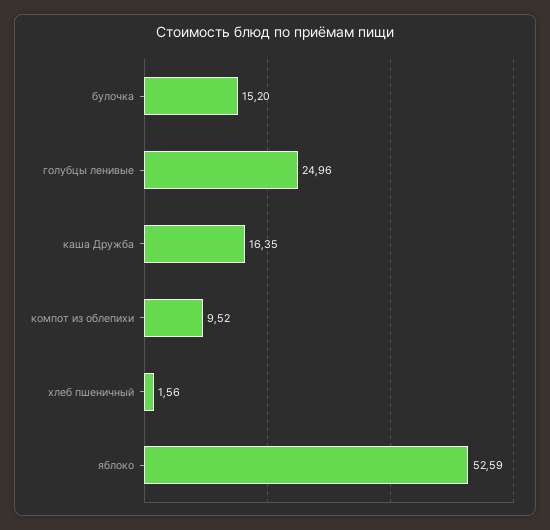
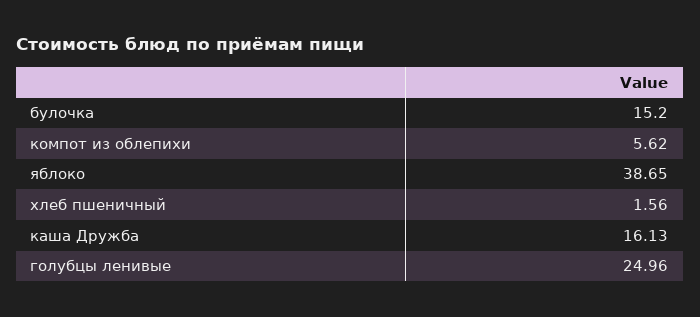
каша Дружба: 16.35 -> 16.13
компот из облепихи: 9.52 -> 5.62
яблоко: 52.59 -> 38.65

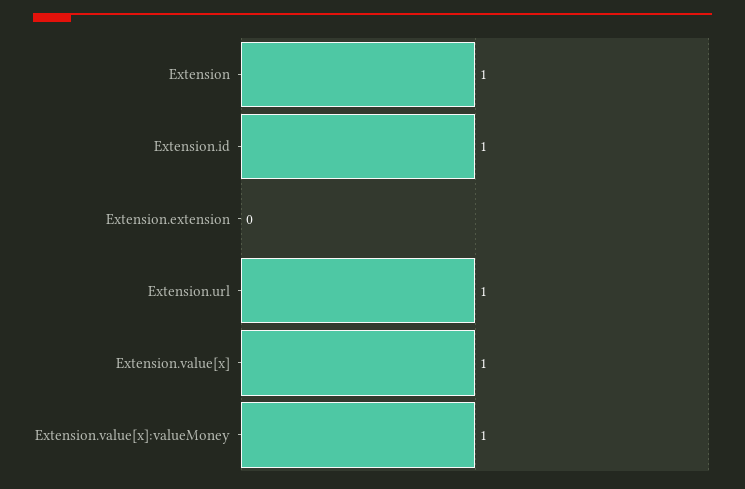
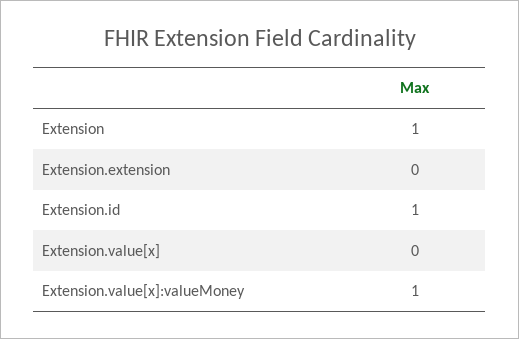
Extension.url: 1 -> none
Extension.value[x]: 1 -> 0

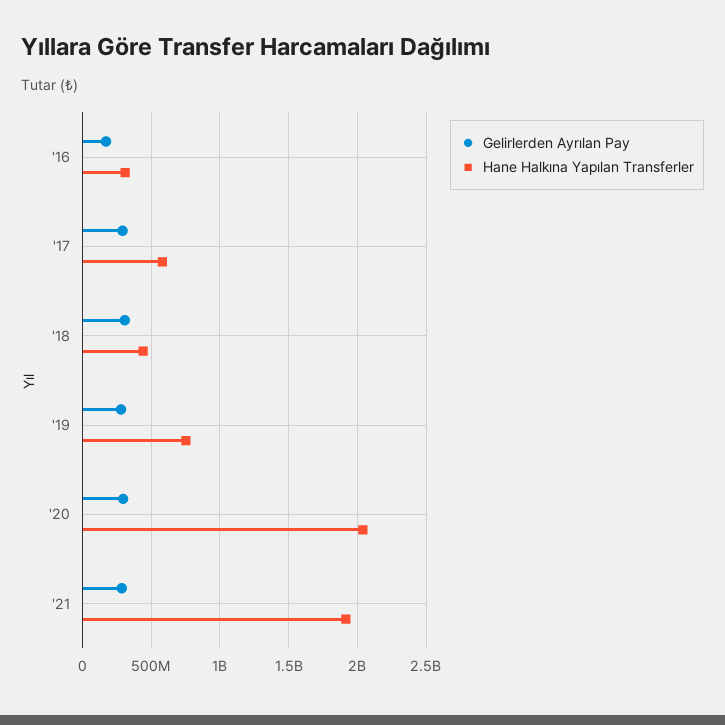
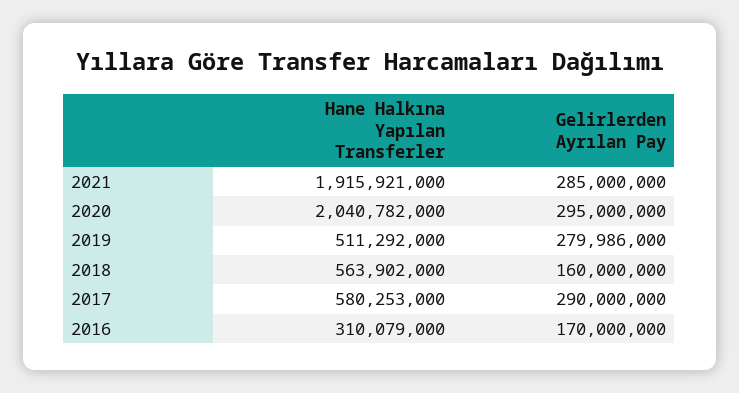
Gelirlerden Ayrılan Pay, '18: 300000000 -> 160000000
Hane Halkına Yapılan Transferler, '18: 450000000 -> 563902000
Hane Halkına Yapılan Transferler, '19: 750000000 -> 511292000

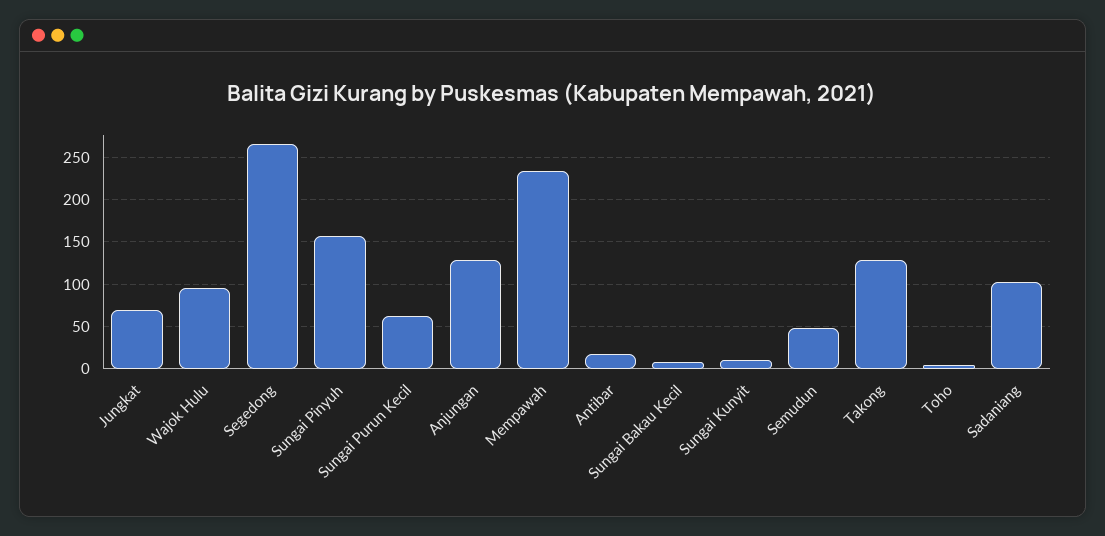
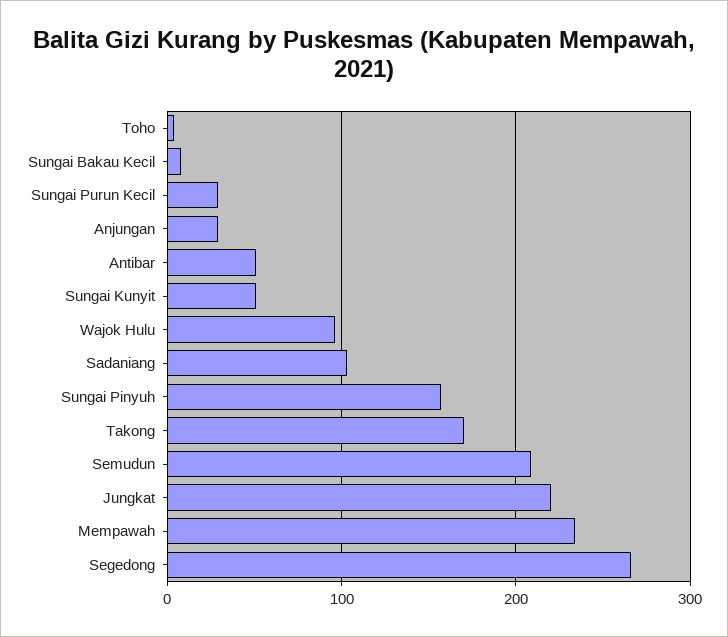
Jungkat: 70 -> 220
Sungai Purun Kecil: 60 -> 30
Anjungan: 130 -> 30
Antibar: 20 -> 50
Sungai Kunyit: 10 -> 50
Semudun: 50 -> 210
Takong: 130 -> 170

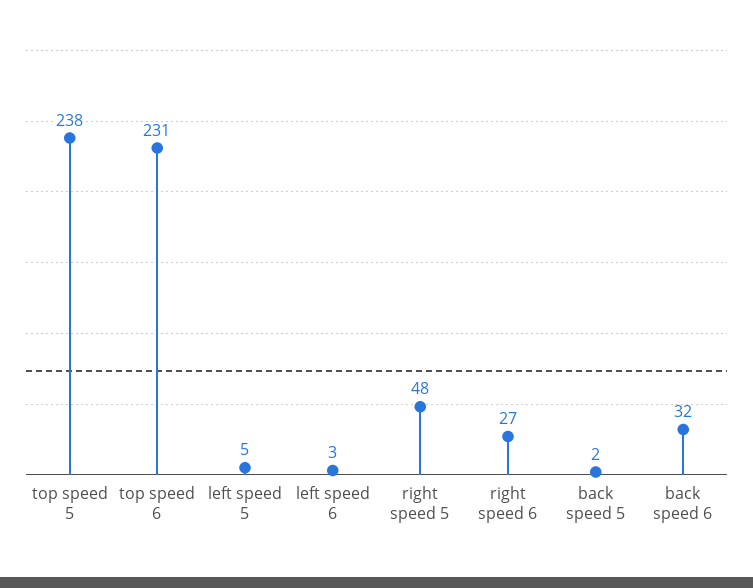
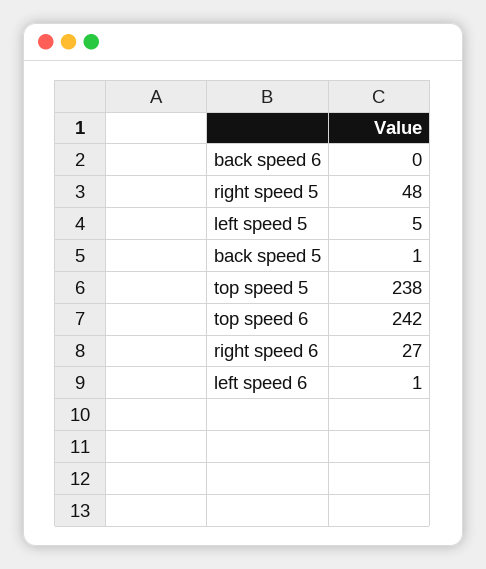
top speed 6: 231 -> 242
left speed 6: 3 -> 1
back speed 5: 2 -> 1
back speed 6: 32 -> 0

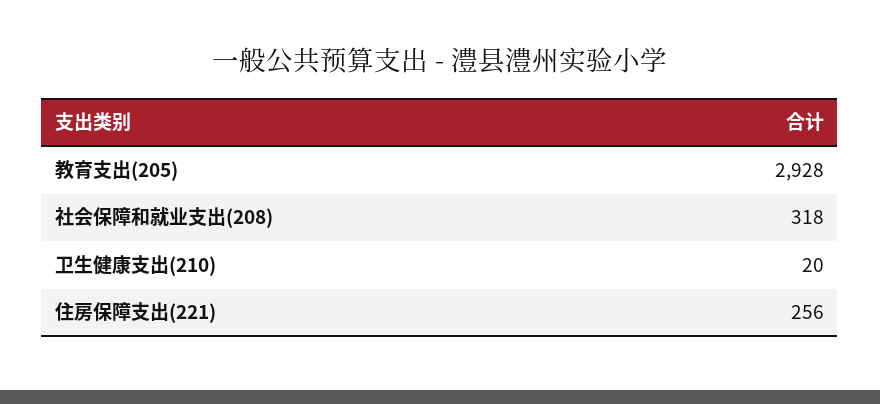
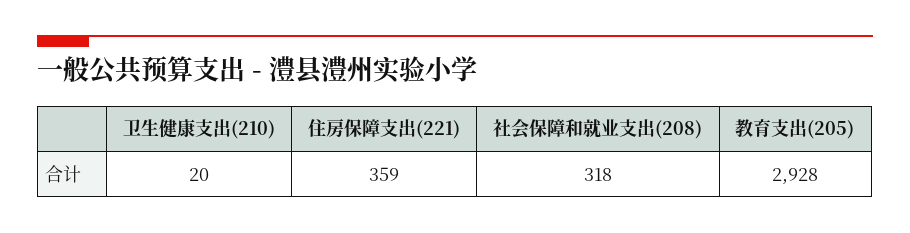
住房保障支出(221): 256 -> 359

___

**What is being asked**
Return every entry from the listing above exactly as it stands, leaving out any picture.

**Solution to the exercise**
каша Дружба: 16.35 -> 16.13
компот из облепихи: 9.52 -> 5.62
яблоко: 52.59 -> 38.65

Extension.url: 1 -> none
Extension.value[x]: 1 -> 0

Gelirlerden Ayrılan Pay, '18: 300000000 -> 160000000
Hane Halkına Yapılan Transferler, '18: 450000000 -> 563902000
Hane Halkına Yapılan Transferler, '19: 750000000 -> 511292000

Jungkat: 70 -> 220
Sungai Purun Kecil: 60 -> 30
Anjungan: 130 -> 30
Antibar: 20 -> 50
Sungai Kunyit: 10 -> 50
Semudun: 50 -> 210
Takong: 130 -> 170

top speed 6: 231 -> 242
left speed 6: 3 -> 1
back speed 5: 2 -> 1
back speed 6: 32 -> 0

住房保障支出(221): 256 -> 359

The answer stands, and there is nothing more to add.